**Activity:**
Write out, word for word, every line in the data below from the one containing "permalink: switch-cisco-9336c-fx2-shared/cable-9336c-shared.html" to the one containing "Puede utilizar la", both of them included.

**Exercise input:**
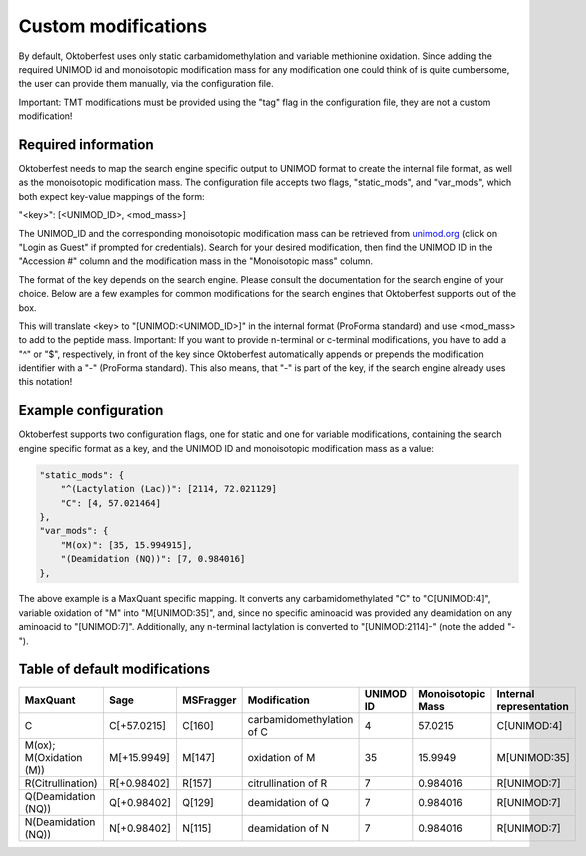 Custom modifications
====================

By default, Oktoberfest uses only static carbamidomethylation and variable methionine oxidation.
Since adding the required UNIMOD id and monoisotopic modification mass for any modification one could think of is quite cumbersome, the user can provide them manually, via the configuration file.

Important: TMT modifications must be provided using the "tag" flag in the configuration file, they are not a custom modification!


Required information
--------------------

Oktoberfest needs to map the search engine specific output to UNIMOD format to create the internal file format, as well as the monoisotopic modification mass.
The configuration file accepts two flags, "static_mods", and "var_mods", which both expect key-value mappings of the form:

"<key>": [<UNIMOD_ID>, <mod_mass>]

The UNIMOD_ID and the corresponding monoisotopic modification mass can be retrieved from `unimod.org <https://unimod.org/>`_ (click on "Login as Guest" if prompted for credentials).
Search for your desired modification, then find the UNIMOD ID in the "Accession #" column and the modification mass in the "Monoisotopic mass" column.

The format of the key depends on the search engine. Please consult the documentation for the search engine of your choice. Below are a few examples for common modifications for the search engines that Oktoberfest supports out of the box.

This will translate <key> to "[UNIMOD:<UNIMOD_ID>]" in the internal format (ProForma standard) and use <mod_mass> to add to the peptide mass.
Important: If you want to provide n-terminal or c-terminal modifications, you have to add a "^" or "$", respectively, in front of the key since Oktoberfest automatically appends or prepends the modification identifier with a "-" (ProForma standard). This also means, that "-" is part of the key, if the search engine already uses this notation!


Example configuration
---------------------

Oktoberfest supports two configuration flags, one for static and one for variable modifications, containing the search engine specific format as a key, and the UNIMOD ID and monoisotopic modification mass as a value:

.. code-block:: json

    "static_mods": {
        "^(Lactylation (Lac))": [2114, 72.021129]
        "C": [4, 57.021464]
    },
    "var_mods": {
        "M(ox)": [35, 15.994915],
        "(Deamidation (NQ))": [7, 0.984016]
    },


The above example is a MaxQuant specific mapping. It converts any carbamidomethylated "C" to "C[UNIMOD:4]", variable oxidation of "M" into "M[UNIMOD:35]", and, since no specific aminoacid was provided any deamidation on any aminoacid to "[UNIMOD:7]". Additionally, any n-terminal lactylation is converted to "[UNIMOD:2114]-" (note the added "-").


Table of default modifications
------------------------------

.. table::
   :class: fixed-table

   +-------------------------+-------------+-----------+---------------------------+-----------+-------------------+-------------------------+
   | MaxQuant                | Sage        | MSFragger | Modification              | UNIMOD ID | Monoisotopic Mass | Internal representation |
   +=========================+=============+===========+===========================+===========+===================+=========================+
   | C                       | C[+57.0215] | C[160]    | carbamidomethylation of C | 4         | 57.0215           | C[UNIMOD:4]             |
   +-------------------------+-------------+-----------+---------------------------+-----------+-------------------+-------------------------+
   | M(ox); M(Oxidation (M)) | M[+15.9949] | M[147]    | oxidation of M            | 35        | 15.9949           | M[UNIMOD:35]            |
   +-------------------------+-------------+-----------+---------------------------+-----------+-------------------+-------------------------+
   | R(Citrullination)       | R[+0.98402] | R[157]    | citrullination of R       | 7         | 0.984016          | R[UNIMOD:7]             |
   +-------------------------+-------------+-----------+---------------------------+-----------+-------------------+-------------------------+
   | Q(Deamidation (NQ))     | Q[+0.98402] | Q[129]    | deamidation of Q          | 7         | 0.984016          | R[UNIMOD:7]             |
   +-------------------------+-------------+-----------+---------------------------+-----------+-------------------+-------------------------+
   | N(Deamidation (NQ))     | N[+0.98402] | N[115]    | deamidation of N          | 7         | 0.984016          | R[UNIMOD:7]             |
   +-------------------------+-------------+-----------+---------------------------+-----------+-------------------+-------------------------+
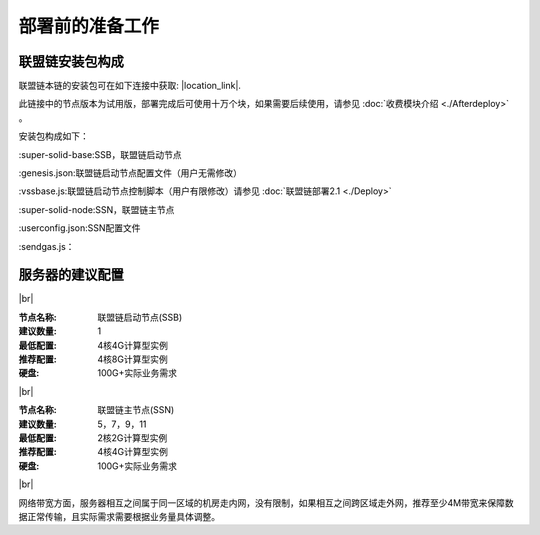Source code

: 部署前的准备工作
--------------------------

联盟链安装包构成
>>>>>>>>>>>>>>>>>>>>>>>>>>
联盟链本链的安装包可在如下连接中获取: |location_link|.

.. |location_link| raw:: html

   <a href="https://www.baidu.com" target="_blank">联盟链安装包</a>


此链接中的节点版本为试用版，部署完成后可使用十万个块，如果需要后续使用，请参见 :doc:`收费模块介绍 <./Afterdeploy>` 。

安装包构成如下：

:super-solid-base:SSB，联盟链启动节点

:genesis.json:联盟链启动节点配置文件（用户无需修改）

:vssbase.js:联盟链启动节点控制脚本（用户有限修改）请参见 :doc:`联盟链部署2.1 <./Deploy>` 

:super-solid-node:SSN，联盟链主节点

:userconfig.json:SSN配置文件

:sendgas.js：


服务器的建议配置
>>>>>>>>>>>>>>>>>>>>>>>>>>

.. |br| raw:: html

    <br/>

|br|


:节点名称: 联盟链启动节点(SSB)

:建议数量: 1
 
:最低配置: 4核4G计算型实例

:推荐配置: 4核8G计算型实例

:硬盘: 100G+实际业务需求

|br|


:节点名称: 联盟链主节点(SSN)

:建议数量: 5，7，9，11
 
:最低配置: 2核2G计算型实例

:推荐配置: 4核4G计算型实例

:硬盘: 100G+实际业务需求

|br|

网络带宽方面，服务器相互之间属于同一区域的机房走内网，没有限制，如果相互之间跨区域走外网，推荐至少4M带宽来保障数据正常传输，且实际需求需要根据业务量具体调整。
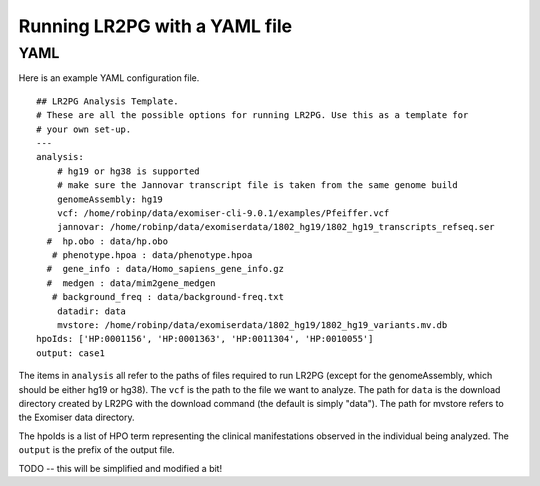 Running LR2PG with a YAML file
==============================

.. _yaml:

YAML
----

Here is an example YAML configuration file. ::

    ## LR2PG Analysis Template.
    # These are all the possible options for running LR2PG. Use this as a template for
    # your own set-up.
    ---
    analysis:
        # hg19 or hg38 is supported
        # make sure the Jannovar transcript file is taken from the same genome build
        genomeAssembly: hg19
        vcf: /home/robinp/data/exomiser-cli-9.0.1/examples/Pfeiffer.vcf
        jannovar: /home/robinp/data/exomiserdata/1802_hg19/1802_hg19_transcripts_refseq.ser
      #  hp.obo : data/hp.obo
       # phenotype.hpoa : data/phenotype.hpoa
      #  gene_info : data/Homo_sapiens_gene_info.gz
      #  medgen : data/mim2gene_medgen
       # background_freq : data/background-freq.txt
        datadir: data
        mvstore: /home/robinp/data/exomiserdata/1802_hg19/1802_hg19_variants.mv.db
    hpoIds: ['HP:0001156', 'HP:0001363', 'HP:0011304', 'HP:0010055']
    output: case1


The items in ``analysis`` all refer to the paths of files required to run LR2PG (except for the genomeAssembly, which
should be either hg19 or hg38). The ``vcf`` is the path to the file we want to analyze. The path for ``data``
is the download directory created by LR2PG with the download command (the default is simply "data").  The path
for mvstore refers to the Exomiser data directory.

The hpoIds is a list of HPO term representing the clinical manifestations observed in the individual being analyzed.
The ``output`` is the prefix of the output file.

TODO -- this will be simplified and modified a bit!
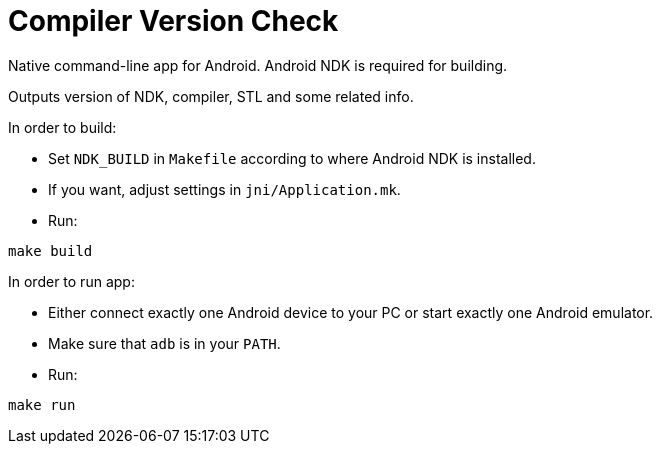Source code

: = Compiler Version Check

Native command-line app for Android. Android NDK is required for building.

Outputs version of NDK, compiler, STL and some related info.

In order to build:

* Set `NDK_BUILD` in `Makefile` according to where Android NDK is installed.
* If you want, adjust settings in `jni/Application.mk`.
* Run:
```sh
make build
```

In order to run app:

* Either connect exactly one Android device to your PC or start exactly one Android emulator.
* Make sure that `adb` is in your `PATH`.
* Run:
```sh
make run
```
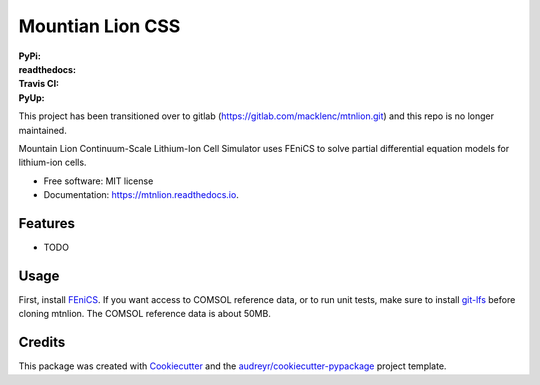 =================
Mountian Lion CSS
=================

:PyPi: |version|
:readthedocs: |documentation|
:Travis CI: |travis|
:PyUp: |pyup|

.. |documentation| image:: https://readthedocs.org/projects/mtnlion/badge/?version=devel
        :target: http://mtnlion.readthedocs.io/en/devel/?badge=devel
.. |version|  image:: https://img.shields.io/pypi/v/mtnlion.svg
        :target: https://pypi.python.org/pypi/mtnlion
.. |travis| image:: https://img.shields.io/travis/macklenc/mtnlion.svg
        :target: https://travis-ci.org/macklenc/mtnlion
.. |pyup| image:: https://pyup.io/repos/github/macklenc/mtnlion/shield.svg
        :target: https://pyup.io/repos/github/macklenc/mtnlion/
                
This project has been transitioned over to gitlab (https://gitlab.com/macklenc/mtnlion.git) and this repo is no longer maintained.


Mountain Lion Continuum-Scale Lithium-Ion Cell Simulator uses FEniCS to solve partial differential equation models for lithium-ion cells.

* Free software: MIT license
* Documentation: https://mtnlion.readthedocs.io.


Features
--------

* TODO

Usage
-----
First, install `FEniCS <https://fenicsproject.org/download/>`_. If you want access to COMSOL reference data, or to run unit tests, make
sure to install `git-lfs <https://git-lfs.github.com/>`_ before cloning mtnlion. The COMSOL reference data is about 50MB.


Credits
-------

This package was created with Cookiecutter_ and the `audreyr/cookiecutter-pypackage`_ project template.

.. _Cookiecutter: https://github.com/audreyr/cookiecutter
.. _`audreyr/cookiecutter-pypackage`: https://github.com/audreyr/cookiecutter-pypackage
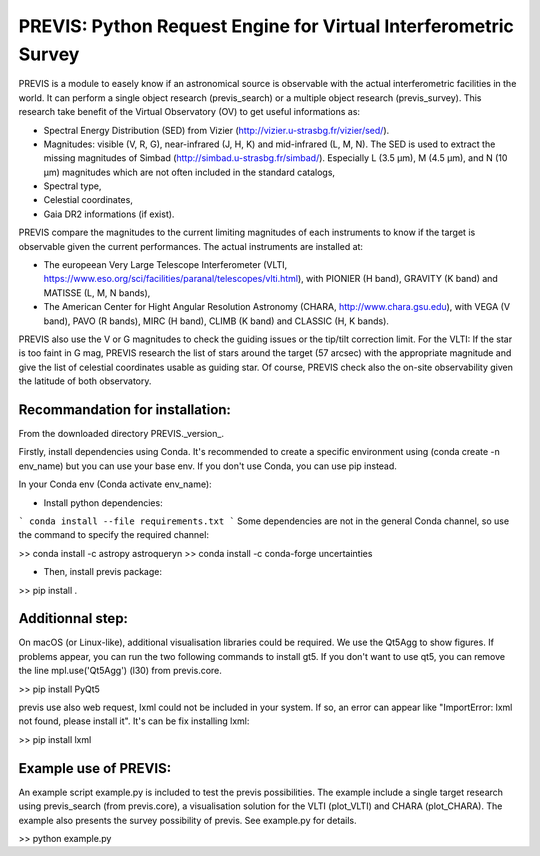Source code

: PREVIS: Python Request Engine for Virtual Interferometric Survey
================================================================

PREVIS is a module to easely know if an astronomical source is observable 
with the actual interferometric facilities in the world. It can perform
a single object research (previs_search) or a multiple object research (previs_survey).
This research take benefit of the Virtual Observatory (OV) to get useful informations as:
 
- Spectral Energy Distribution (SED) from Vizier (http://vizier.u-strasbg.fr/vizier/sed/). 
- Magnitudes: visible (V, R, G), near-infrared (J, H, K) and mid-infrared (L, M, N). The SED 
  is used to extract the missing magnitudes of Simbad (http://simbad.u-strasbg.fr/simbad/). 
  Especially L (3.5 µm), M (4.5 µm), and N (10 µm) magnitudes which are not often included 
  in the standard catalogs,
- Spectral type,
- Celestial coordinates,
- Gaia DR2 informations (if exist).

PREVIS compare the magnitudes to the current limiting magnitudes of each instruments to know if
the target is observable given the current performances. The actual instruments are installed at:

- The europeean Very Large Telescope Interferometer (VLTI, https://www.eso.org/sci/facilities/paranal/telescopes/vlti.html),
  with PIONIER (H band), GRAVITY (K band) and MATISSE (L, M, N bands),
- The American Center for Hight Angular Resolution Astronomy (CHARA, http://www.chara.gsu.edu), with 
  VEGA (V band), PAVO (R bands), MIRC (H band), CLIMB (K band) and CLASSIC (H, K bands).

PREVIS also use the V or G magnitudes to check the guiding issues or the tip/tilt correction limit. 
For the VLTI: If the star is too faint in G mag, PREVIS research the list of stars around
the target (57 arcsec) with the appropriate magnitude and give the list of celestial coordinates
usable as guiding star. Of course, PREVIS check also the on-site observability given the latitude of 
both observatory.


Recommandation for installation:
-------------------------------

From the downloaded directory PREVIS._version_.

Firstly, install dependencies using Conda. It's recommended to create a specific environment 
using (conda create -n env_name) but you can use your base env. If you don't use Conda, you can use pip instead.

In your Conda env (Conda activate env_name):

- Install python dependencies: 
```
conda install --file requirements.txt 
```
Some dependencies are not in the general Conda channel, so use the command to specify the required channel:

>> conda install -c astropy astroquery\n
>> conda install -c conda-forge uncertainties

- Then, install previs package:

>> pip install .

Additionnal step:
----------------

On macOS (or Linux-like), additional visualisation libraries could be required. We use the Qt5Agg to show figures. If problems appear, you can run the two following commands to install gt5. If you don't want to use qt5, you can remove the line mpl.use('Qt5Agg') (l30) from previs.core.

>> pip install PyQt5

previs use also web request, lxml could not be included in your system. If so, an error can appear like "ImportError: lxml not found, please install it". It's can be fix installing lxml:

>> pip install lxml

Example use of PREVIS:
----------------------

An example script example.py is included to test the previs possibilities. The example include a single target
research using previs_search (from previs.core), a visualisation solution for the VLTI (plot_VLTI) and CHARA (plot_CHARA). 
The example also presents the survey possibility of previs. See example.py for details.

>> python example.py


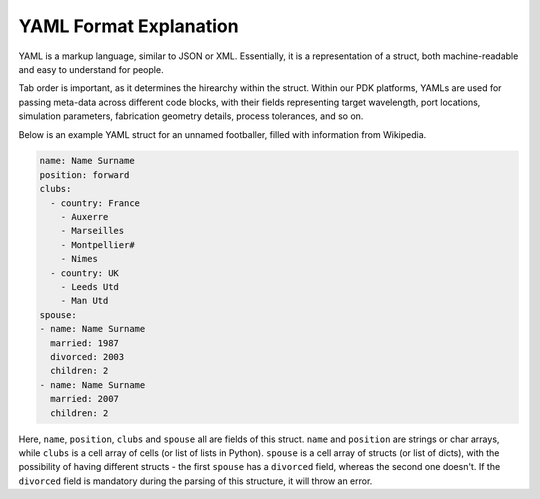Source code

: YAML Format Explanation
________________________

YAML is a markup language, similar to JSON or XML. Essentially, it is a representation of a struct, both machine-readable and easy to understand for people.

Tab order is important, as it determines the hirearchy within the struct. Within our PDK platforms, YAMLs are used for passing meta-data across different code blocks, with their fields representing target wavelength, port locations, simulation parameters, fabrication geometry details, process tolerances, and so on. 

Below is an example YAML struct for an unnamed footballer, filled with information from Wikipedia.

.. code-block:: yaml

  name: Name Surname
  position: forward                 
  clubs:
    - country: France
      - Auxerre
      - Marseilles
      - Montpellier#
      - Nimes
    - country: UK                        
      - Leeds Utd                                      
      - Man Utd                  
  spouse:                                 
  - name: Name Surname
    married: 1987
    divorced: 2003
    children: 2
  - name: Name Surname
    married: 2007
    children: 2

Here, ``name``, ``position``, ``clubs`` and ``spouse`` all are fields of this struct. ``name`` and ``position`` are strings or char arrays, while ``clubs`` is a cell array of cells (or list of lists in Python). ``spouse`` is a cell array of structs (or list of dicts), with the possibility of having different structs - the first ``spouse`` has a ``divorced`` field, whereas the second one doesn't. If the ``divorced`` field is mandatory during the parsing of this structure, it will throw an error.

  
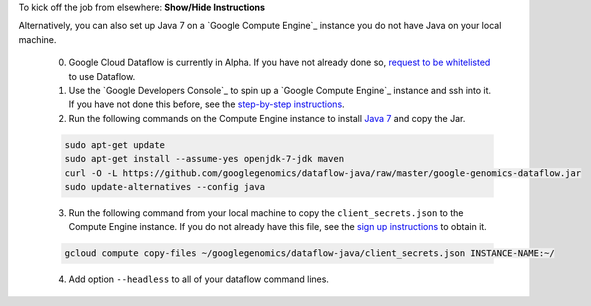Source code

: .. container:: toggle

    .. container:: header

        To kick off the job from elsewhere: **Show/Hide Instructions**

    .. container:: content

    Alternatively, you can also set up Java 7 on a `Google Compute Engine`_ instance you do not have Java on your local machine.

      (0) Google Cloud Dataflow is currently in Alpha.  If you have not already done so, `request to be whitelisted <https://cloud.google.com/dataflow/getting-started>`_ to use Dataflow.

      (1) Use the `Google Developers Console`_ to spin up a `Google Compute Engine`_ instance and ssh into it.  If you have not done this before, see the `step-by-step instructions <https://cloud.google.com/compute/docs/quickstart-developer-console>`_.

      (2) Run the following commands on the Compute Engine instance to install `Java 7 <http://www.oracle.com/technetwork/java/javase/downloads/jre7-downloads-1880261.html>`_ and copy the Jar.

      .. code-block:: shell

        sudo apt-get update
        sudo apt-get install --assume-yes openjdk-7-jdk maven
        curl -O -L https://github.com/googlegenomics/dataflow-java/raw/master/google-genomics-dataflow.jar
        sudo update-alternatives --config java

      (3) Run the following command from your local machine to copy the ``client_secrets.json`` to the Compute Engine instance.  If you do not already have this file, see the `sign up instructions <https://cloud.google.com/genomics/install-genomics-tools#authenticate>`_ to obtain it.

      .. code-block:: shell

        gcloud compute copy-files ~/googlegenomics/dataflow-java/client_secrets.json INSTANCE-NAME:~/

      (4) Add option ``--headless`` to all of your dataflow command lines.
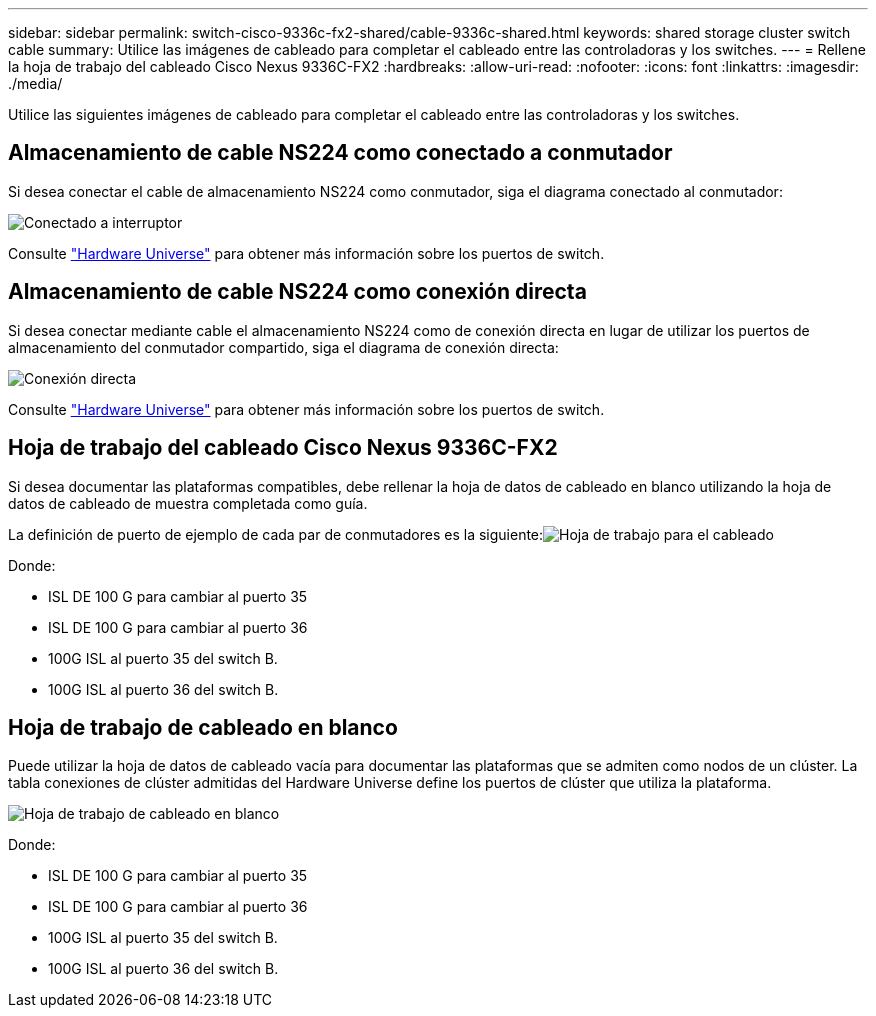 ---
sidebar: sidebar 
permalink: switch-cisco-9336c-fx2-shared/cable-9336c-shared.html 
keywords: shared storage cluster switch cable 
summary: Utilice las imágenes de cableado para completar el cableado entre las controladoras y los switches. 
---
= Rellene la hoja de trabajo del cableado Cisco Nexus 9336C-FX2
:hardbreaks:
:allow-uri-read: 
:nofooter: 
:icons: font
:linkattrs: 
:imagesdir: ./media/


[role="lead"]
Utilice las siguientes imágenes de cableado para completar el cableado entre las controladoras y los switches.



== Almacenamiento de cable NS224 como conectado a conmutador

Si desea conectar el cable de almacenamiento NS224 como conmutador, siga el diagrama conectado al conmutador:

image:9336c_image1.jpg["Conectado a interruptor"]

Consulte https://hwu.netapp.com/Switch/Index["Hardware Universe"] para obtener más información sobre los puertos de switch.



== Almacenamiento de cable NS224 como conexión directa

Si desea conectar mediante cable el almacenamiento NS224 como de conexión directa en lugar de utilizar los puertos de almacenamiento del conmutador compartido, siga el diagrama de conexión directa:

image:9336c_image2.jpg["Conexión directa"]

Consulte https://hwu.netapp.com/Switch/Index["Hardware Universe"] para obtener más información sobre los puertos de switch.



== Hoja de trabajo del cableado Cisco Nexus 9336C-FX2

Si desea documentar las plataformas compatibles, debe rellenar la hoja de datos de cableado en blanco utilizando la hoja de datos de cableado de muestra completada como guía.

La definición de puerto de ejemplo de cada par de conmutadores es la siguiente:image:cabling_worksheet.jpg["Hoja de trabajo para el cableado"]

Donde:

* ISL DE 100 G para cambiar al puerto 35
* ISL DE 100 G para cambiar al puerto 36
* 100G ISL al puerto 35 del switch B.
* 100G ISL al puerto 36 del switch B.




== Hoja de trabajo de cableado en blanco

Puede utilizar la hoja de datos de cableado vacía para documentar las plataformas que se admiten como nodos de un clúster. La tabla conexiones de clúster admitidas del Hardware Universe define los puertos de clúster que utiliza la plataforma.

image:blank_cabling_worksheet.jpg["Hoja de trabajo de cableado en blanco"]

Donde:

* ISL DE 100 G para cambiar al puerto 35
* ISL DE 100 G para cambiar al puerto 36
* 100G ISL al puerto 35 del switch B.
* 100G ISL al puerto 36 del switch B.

**Task solution:**
permalink: switch-cisco-9336c-fx2-shared/cable-9336c-shared.html 
keywords: shared storage cluster switch cable 
summary: Utilice las imágenes de cableado para completar el cableado entre las controladoras y los switches. 
---
= Rellene la hoja de trabajo del cableado Cisco Nexus 9336C-FX2
:hardbreaks:
:allow-uri-read: 
:nofooter: 
:icons: font
:linkattrs: 
:imagesdir: ./media/


[role="lead"]
Utilice las siguientes imágenes de cableado para completar el cableado entre las controladoras y los switches.



== Almacenamiento de cable NS224 como conectado a conmutador

Si desea conectar el cable de almacenamiento NS224 como conmutador, siga el diagrama conectado al conmutador:

image:9336c_image1.jpg["Conectado a interruptor"]

Consulte https://hwu.netapp.com/Switch/Index["Hardware Universe"] para obtener más información sobre los puertos de switch.



== Almacenamiento de cable NS224 como conexión directa

Si desea conectar mediante cable el almacenamiento NS224 como de conexión directa en lugar de utilizar los puertos de almacenamiento del conmutador compartido, siga el diagrama de conexión directa:

image:9336c_image2.jpg["Conexión directa"]

Consulte https://hwu.netapp.com/Switch/Index["Hardware Universe"] para obtener más información sobre los puertos de switch.



== Hoja de trabajo del cableado Cisco Nexus 9336C-FX2

Si desea documentar las plataformas compatibles, debe rellenar la hoja de datos de cableado en blanco utilizando la hoja de datos de cableado de muestra completada como guía.

La definición de puerto de ejemplo de cada par de conmutadores es la siguiente:image:cabling_worksheet.jpg["Hoja de trabajo para el cableado"]

Donde:

* ISL DE 100 G para cambiar al puerto 35
* ISL DE 100 G para cambiar al puerto 36
* 100G ISL al puerto 35 del switch B.
* 100G ISL al puerto 36 del switch B.




== Hoja de trabajo de cableado en blanco

Puede utilizar la hoja de datos de cableado vacía para documentar las plataformas que se admiten como nodos de un clúster. La tabla conexiones de clúster admitidas del Hardware Universe define los puertos de clúster que utiliza la plataforma.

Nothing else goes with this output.